California’s ambitious ramp-up in battery capacity since 2019 has enabled batteries to begin playing an important role in time shifting energy. The state’s huge (and growing) solar capacity means a massive ramp of dispatchable capacity is needed at the end of each day as solar output rolls off (see Figure 2). Batteries are now able to supply more than 4,000 MW of this ramp, but Figure 3 shows how the state’s dependence on natural gas (along with hydro and electricity imports from other states) has scarcely budged between 2019 and 2023. In short, batteries have enabled incremental growth in solar without an expansion of the gas-fired generation fleet—i.e., the green bar representing the power output ramp from batteries is roughly the same size as the growth in the ramping need.

FIGURE 2: Profile of net demand (demand minus wind and solar) in California across one sample day (October 31, 2023). Chart source: California ISO [6].

FIGURE 3: Mix of flexible resources used to meet California’s late-day, 3-hour ramp in net demand. Figure uses average daily ramp (calculated as average of 15:00-16:00 hour to average of 18:00-19:00 hour) for the final week of October in 2019 and 2023, respectively. Data source: California ISO [7].

These market outcomes underscore the degree of difficulty (and cost) involved in trying to significantly expand wind and solar output in the absence of a large existing base of dispatchable resources, such as California’s gas-fired generation fleet. (This is yet another illustration of why “vertical energy transitions” are so much harder than horizontal ones [2].)

Key takeaways for battery strategy in emerging markets

Improve incentives for ancillary services provision. Following the path of mature markets, batteries can find near-term use for frequency regulation in countries that are in desperate need of it, especially as grid stability is challenged by large build-outs of wind and solar. The biggest challenge for emerging market policymakers is to create appropriate financial incentives for batteries to be used in this way in the absence of ancillary services markets (which aren’t realistic to expect in the near future).

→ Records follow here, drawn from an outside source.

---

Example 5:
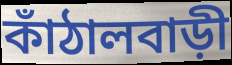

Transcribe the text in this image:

কাঁঠালবাড়ী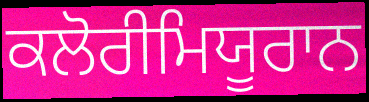
ਕਲੋਰੀਮਿਯੂਰਾਨ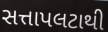
સત્તાપલટાથી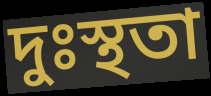
দুঃস্থতা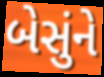
બેસુંને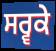
ਸਰ੍ਵਕੇ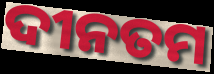
ଦୀନତମ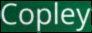
Copley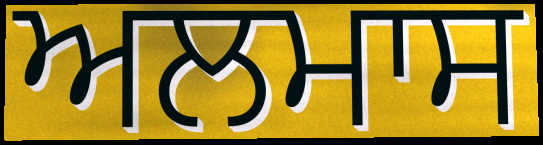
ਅਲਮਾਸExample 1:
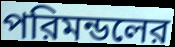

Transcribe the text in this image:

পরিমন্ডলের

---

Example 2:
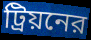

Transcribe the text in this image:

ট্রিয়নের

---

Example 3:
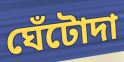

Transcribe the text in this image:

ঘেঁটোদা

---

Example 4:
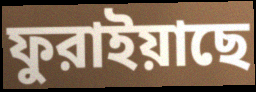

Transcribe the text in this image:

ফুরাইয়াছে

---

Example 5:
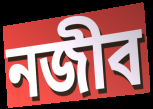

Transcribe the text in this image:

নজীবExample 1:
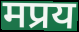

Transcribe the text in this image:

मप्रय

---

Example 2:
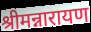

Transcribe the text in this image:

श्रीमन्नारायण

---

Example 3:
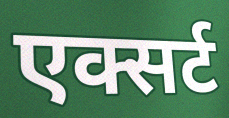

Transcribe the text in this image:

एक्सर्ट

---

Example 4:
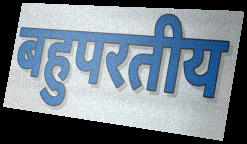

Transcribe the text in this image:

बहुपरतीय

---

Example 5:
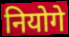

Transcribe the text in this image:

नियोगे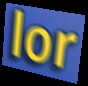
lor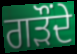
ਗੜੌਂਦੇ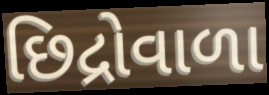
છિદ્રોવાળા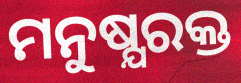
ମନୁଷ୍ଯରକ୍ତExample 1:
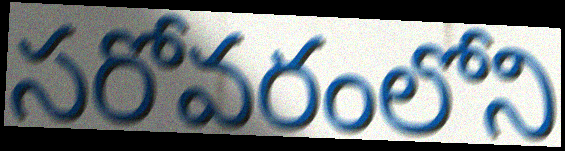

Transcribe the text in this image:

సరోవరంలోని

Don’t count on batteries alone to back up intermittent renewables! Climate-concerned donors and development agencies may be inclined to push BESS solutions as a “leapfrog” over fossil fuels. In the short term, building BESS technologies might indeed seem like a path of lower resistance than developing gas import infrastructure or, for a country with its own gas resources, building out a robust domestic gas market. But there is a risk that countries will be lulled (including by external cheerleading) into following a path that lands them in an extremely difficult and expensive situation down the road, with significant intermittent generation and no good way to manage it.

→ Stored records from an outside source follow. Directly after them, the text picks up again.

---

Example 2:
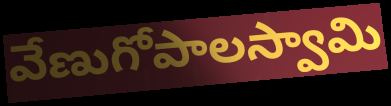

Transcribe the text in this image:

వేణుగోపాలస్వామి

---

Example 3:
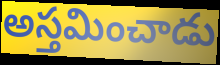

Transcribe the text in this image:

అస్తమించాడు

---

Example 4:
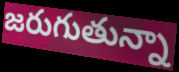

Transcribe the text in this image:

జరుగుతున్నా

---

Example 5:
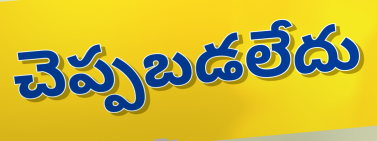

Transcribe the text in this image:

చెప్పబడలేదు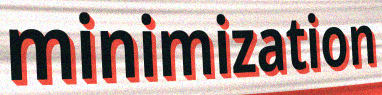
minimization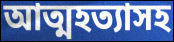
আত্মহত্যাসহ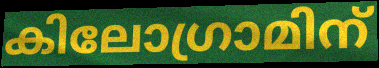
കിലോഗ്രാമിന്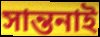
সান্তনাইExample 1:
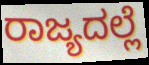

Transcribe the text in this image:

ರಾಜ್ಯದಲ್ಲೆ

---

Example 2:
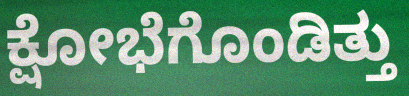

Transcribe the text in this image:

ಕ್ಷೋಭೆಗೊಂಡಿತ್ತು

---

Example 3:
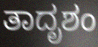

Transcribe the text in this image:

ತಾದೃಶಂ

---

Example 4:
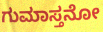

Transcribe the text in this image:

ಗುಮಾಸ್ತನೋ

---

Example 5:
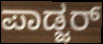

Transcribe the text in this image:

ಪಾಡ್ಜರ್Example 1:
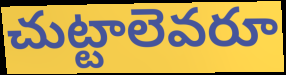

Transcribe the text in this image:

చుట్టాలెవరూ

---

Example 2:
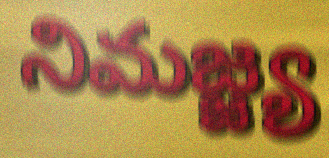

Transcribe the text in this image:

నిమజ్జ్య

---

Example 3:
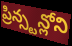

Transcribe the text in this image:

ప్రిన్స్టన్లోని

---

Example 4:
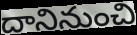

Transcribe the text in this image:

దానినుంచి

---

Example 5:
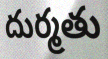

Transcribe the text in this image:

దుర్మతు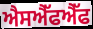
ਐਸਐੱਫਐੱਫ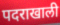
पदराखालीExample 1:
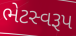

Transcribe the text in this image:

ભેટસ્વરૂપ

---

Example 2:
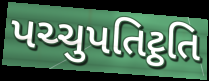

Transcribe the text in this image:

પચ્ચુપતિટ્ઠતિ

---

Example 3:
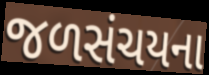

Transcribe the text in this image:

જળસંચયના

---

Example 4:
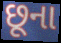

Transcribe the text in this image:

છૂના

The case of California highlights this risk. The state’s energy storage mandate is producing invaluable learning about how best to use batteries in a high-renewables market; it is also a costly “technology push” that has done little thus far to displace existing gas, hydro, and electricity imports in California’s late-day energy ramp when solar disappears. Mature markets still depend on dispatchable generators ramping up when wind and solar output drops off; emerging markets would be prudent to follow their lead rather than attempting the expensive and risky “leapfrog” of hitching future grid reliability solely to batteries.


Endnotes

  1. Vijaya Ramachandran, “Back to Basics: Tech entrepreneurs in Nigeria need a cheap, reliable and continuous supply of electricity,” Energy for Growth Hub, July 27, 2020, https://energyforgrowth.org/article/back-to-basics-tech-entrepreneurs-in-nigeria-need-a-cheap-reliable-and-continuous-supply-of-electricity/.
  2. Murefu Barasa and Mark Thurber, “Energy-poor countries face a special challenge: vertical energy transitions,” Energy for Growth Hub, February 7, 2022, https://energyforgrowth.org/article/energy-poor-countries-face-a-special-challenge-vertical-energy-transitions/.
  3. California PUC, Energy storage, https://www.cpuc.ca.gov/industries-and-topics/electrical-energy/energy-storage.
  4. Patrick J. Balducci, M. Jan E. Alam, Trevor D. Hardy, and Di Wu, “Assigning value to energy storage systems at multiple points in an electrical grid,” Energy and Environmental Science 11, 2018.